Sociologue des religions et spécialiste de l’ésotérisme contemporain, Damien Karbovnik, enseignant à l’Université de Strasbourg, analyse dans son essai Le développement personnel, nouvel opium du peuple, un phénomène en plein essor qu’il relie à la précarisation du travail et à l’accroissement des inégalités.
Pour Damien Karbovnik, le développement personnel repose sur une promesse. « Il s’agit de libérer un potentiel intérieur pour devenir une meilleure version de soi-même ». Ses adeptes viennent de tous les milieux, mais ses formes varient selon les classes sociales. La méditation séduit les cadres, l’astrologie touche plus largement. Si certains y voient un outil d’émancipation, d’autres s’y perdent, parfois jusqu’à la précarisation.

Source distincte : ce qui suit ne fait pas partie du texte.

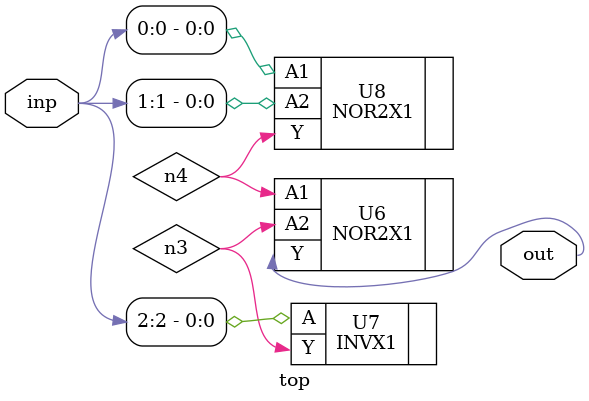
<source format=sv>


module top ( inp, out );
  input [2:0] inp;
  output out;
  wire   n3, n4;

  NOR2X1 U6 ( .A1(n4), .A2(n3), .Y(out) );
  INVX1 U7 ( .A(inp[2]), .Y(n3) );
  NOR2X1 U8 ( .A1(inp[0]), .A2(inp[1]), .Y(n4) );
endmodule


</source>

S’appuyant sur quinze ans d’enquête ethnographique, Damien Karbovnik montre que cette quête est sans fin. « Les pratiquants passent de méthode en méthode et sont toujours en chemin ». Le sociologue compare cette recherche infinie à une nouvelle forme de croyance. « Le développement personnel remplit la fonction symbolique qu’occupait autrefois la religion, offrant du sens et un cadre dans un monde désenchanté ». Il y voit un « opium du peuple », qui apaise la souffrance individuelle tout en détournant de l’intérêt pour le collectif.
Selon lui, la subjectivité est au cœur de ce système. « Chacun doit travailler sur soi pour aller mieux, au risque d’une culpabilité accrue quand cela échoue. Et si certains acteurs tentent de scientifiser ces pratiques, notamment via la pleine conscience, cela ne résout pas le paradoxe d’un bonheur impossible à mesurer ».
Damien Karbovnik pointe aussi l’infiltration de ces discours dans les institutions publiques, universités, collectivités, hôpitaux, qu’il explique par la crise du sens et le désengagement de l’État. « Le développement personnel s’installe là où les services publics se retirent. Même les milieux militants y recourent. Ce qui traduit bien un glissement du collectif vers l’individuel… Changer le monde en se changeant soi-même ».
Aujourd’hui, le marché mondial du bien-être est estimé à 1 500 milliards de dollars. Derrière la quête de sérénité, Karbovnik pointe une logique consumériste. « Acheter du bien-être revient à entretenir un système capitaliste qui parle le langage de la performance, de la résilience et de la compétitivité. L’individu devient un produit à optimiser ». Et le phénomène est pervers car « quand on achète du bien-être, on n’a pas l’impression de consommer ».
Pour conclure, le chercheur estime que « le développement personnel n’est ni bon ni mauvais, il est surtout révélateur d’une époque où être soi ne suffit plus ».
KARBOVNIK, Damien. Le développement personnel, nouvel opium du peuple. Éditions des Equateurs. 2025. 224 p.